[Items from a dataset]

□ □ □

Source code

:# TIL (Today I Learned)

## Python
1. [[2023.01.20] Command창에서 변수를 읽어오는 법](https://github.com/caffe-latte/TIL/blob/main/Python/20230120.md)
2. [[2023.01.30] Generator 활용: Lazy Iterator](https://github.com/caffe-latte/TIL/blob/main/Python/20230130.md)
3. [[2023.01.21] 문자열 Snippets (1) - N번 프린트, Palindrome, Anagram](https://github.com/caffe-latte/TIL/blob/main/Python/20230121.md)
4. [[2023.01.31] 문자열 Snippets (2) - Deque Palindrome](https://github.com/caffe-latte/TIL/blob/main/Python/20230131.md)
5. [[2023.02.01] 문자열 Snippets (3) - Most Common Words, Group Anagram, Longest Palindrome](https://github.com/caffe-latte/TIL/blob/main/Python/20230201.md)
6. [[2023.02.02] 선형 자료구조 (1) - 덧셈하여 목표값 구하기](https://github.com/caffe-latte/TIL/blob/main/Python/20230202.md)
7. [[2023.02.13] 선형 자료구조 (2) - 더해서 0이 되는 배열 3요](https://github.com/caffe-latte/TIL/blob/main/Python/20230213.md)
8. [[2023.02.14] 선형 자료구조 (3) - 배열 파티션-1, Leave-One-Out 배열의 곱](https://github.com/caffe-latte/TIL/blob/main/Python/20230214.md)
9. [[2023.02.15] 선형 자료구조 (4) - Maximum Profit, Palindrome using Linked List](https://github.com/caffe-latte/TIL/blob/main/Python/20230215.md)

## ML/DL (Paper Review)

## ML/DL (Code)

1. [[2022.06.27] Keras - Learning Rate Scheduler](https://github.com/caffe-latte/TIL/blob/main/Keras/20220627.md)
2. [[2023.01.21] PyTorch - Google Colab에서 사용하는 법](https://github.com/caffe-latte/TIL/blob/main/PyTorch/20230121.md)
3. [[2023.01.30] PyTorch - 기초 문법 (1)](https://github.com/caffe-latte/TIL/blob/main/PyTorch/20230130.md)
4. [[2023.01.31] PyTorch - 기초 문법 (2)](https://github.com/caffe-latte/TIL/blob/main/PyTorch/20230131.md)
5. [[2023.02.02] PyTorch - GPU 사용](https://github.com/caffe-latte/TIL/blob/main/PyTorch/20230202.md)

□ □ □

Assignment:
Repeat the data precisely, line by line.

Answer box:
Source code

:# TIL (Today I Learned)

## Python
1. [[2023.01.20] Command창에서 변수를 읽어오는 법](https://github.com/caffe-latte/TIL/blob/main/Python/20230120.md)
2. [[2023.01.30] Generator 활용: Lazy Iterator](https://github.com/caffe-latte/TIL/blob/main/Python/20230130.md)
3. [[2023.01.21] 문자열 Snippets (1) - N번 프린트, Palindrome, Anagram](https://github.com/caffe-latte/TIL/blob/main/Python/20230121.md)
4. [[2023.01.31] 문자열 Snippets (2) - Deque Palindrome](https://github.com/caffe-latte/TIL/blob/main/Python/20230131.md)
5. [[2023.02.01] 문자열 Snippets (3) - Most Common Words, Group Anagram, Longest Palindrome](https://github.com/caffe-latte/TIL/blob/main/Python/20230201.md)
6. [[2023.02.02] 선형 자료구조 (1) - 덧셈하여 목표값 구하기](https://github.com/caffe-latte/TIL/blob/main/Python/20230202.md)
7. [[2023.02.13] 선형 자료구조 (2) - 더해서 0이 되는 배열 3요](https://github.com/caffe-latte/TIL/blob/main/Python/20230213.md)
8. [[2023.02.14] 선형 자료구조 (3) - 배열 파티션-1, Leave-One-Out 배열의 곱](https://github.com/caffe-latte/TIL/blob/main/Python/20230214.md)
9. [[2023.02.15] 선형 자료구조 (4) - Maximum Profit, Palindrome using Linked List](https://github.com/caffe-latte/TIL/blob/main/Python/20230215.md)

## ML/DL (Paper Review)

## ML/DL (Code)

1. [[2022.06.27] Keras - Learning Rate Scheduler](https://github.com/caffe-latte/TIL/blob/main/Keras/20220627.md)
2. [[2023.01.21] PyTorch - Google Colab에서 사용하는 법](https://github.com/caffe-latte/TIL/blob/main/PyTorch/20230121.md)
3. [[2023.01.30] PyTorch - 기초 문법 (1)](https://github.com/caffe-latte/TIL/blob/main/PyTorch/20230130.md)
4. [[2023.01.31] PyTorch - 기초 문법 (2)](https://github.com/caffe-latte/TIL/blob/main/PyTorch/20230131.md)
5. [[2023.02.02] PyTorch - GPU 사용](https://github.com/caffe-latte/TIL/blob/main/PyTorch/20230202.md)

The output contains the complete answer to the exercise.